Here are some examples of problems and possible solutions. Note: People don’t often like the solutions (that’s why they haven’t dealt with the issue thus far), but this is where you get to decide what is more important… live with the problem, or change it once and for all.
“I don’t have time to get to the gym. My scheduled is packed solid.” – Can you go at lunch? Can you work out at home? (Yes, there are short online video workouts that don’t require equipment…). Can you get your butt out of bed early and go before kids are up?
“Our finances are a mess. We can’t save a penny.” – Print out your bank statement for the last 2 months. Grab a highlighter. Highlight every discretionary dime you spent (eating out, clothes/shoes, gym membership, recreational activities, your cable bill, the absurd amount you spent on your kid’s birthday party, gifts for others, etc. Now have an honest conversation with yourself (or spouse). The reality is you can change ANY of those. No one is forcing you to spend $300 on your 2-year old’s birthday party. No one died from going without Cable. You won’t fall out of love with your spouse if you nix the $50 movie dates and cuddle up on the couch & rent Netflix instead. Go without cable or your gym membership for awhile (you can work out at home, remember?) Pack your lunch. Create free & frugal date nights. Dig yourself out of the hole. It’ll make you appreciate the discretionary spending that much more once you’re out of debt and have breathing room again. More on budgeting and cutting debt? Check out the Dollars & Sense section of my website.
4) Make the time. Time blocking is about to become your best friend.
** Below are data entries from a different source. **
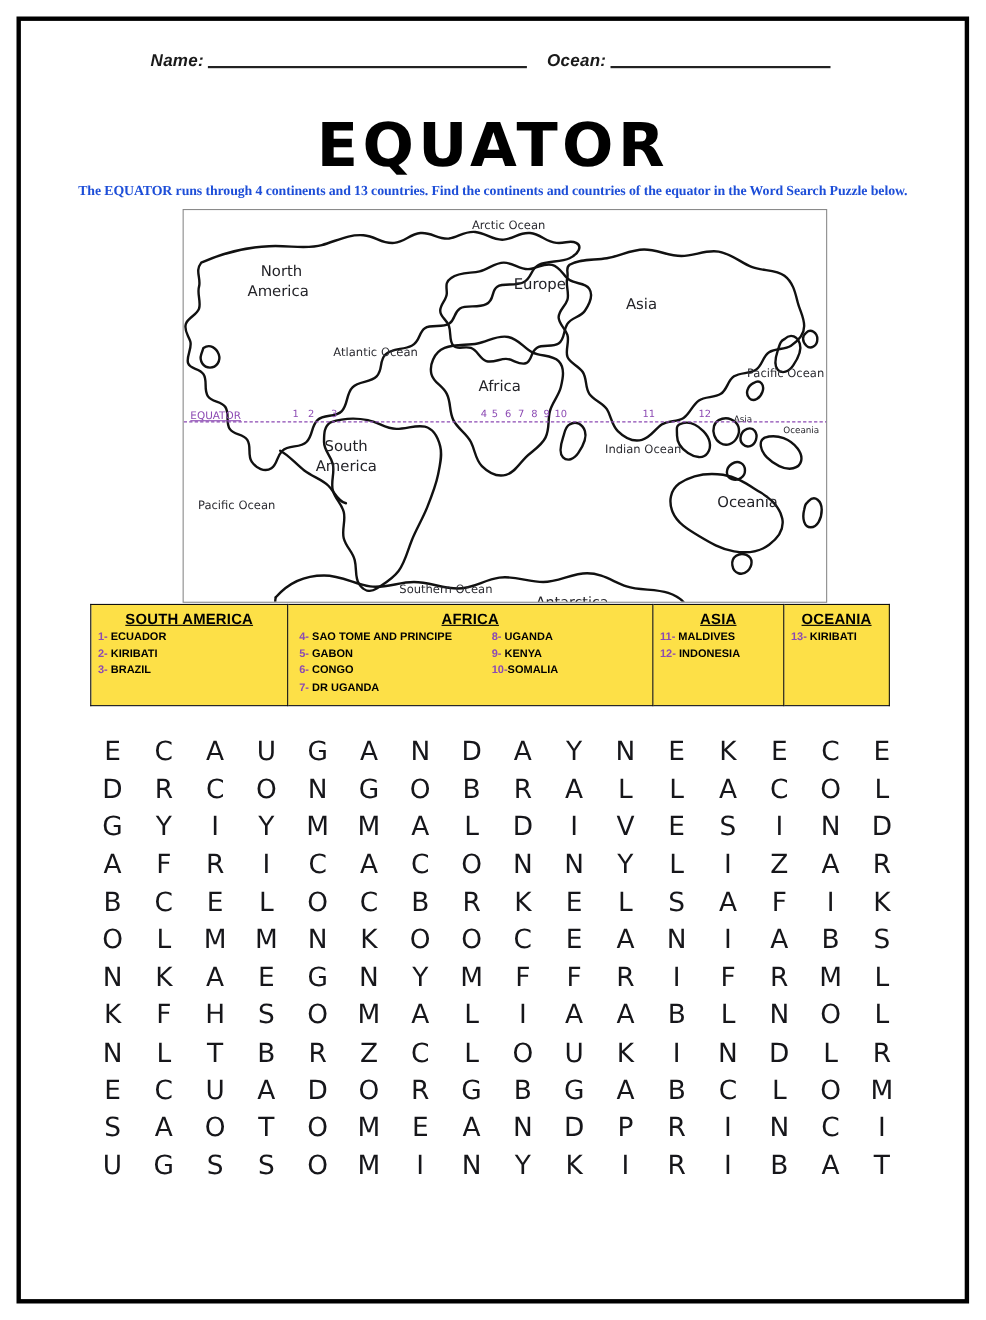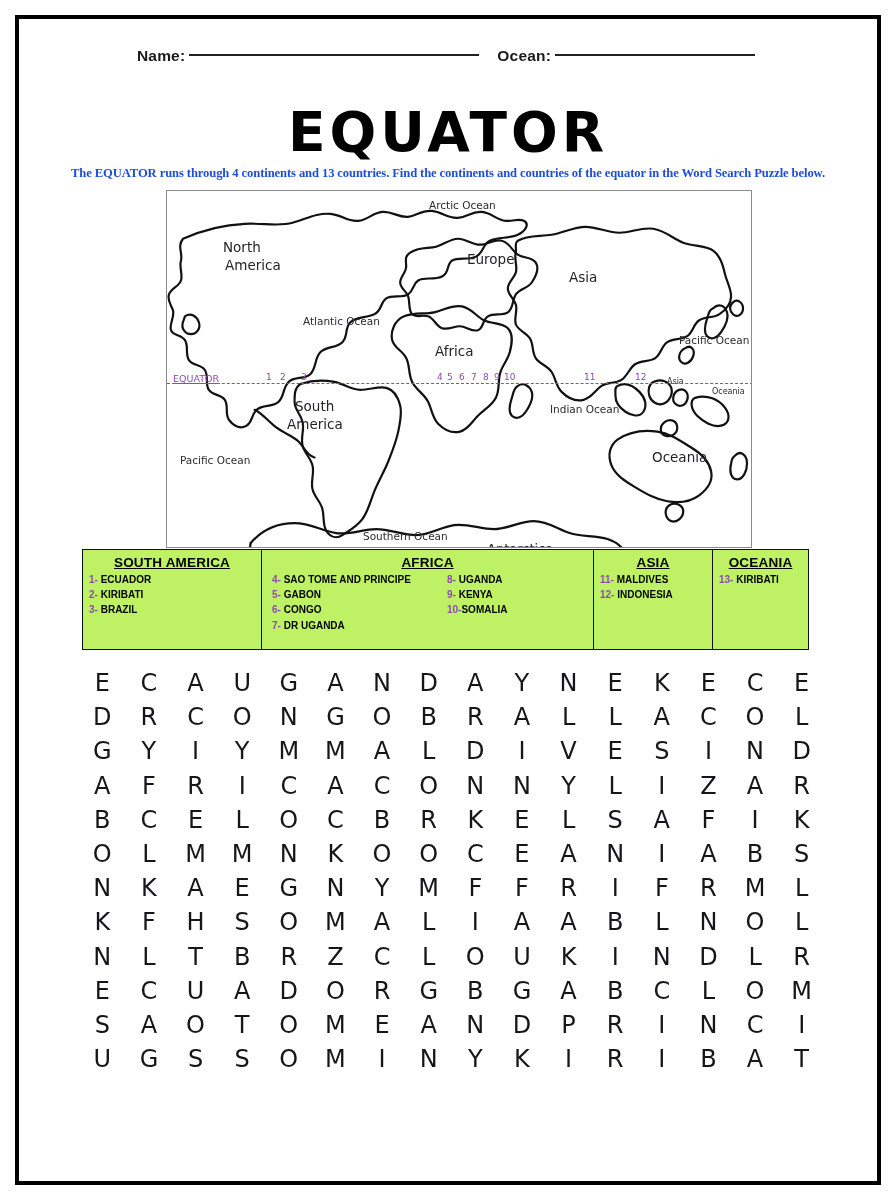--- a/index.html
+++ b/index.html
@@ -22,25 +22,26 @@
     background: #ffffff;
   }
 
   
   .nameline {
     position: absolute;
     left: 0; right: 0;
     top: 28px;
     display: flex;
     justify-content: center;
-    align-items: center;
+    align-items: flex-end;
     font-family: "Liberation Sans", sans-serif;
     font-size: 15.5px;
     color: #1a1a1a;
     letter-spacing: .2px;
+    font-style: italic;
   }
   .nameline .lbl { font-weight: 600; }
   .rule {
     display: inline-block;
     border-bottom: 2px solid #222;
     height: 1px;
     margin: 0 4px 3px 4px;
   }
   .rule.name { width: 290px; }
   .rule.date { width: 200px; }
@@ -118,22 +119,22 @@
     position: absolute;
     left: 63px;
     top: 530px;
     width: 726px;
     border-collapse: collapse;
     table-layout: fixed;
   }
   .wordtable td {
     border: 1.2px solid #111;
     vertical-align: top;
-    padding: 5px 6px 16px 6px;
-    background: #bef264;
+    padding: 5px 6px 8px 6px;
+    background: #fde047;
   }
   .cathead {
     text-align: center;
     font-family: "Liberation Sans", sans-serif;
     font-size: 13.5px;
     font-weight: 700;
     color: #000;
     text-decoration: underline;
     letter-spacing: .2px;
     padding-bottom: 2px;
@@ -301,21 +302,21 @@
         <path d="M84,354 C96,340 112,334 128,334 C144,334 156,342 170,344
                  C184,346 196,340 210,340 C224,340 236,346 250,346
                  C264,346 274,338 288,336 C302,334 314,340 328,340
                  C342,340 354,332 368,332 C382,332 392,340 404,344
                  C416,348 430,346 442,350 C454,354 462,362 460,372"></path>
         <path d="M84,354 C82,362 86,370 94,372"></path>
       </g>
     </svg>
 
     <div class="maplabel" style="left:262px; top:8px;">Arctic Ocean</div>
-    <div class="maplabel cont" style="left:56px; top:48px;">North</div>
+    <div class="maplabel cont" style="left:70px; top:48px;">North</div>
     <div class="maplabel cont" style="left:58px; top:66px;">America</div>
     <div class="maplabel cont" style="left:300px; top:60px;">Europe</div>
     <div class="maplabel cont" style="left:402px; top:78px;">Asia</div>
     <div class="maplabel" style="left:136px; top:124px;">Atlantic Ocean</div>
     <div class="maplabel cont" style="left:268px; top:152px;">Africa</div>
     <div class="maplabel" style="left:512px; top:143px;">Pacific Ocean</div>
     <div class="maplabel cont" style="left:128px; top:207px;">South</div>
     <div class="maplabel cont" style="left:120px; top:225px;">America</div>
     <div class="maplabel" style="left:383px; top:212px;">Indian Ocean</div>
     <div class="maplabel" style="left:13px; top:263px;">Pacific Ocean</div>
Carve out the time you need in order to find your breathing room: to read, to make your kids lunches the night before, to get your workout in, to spend 20 uninterrupted minutes with your kids at night, to work on whatever is gnawing at you. Baby steps, my friend. Baby steps go a lot farther than no steps at all.
I like to time block on Sunday before the start of the week with my planner. My planner breaks out my day by the hour. Plan & implement with grace though. You need to remember that life happens, surprises pop up, and things get rescheduled. Don’t let that frustrate you. Once you’re time blocked, you know what you need to do and what amount of time it’ll take. Adjust. We’re women, that’s what we do.
This is the year for you. It doesn’t need to be January 1st to make a change. Any day is as good as the next. If you’re not ready to make the change, then don’t hate on yourself for still being stuck weeks or months from now. We all have our own journey and our own breaking point. Until you reach your breaking point – or have a shift in mindset – you won’t begin to carve out the path to where you want to go.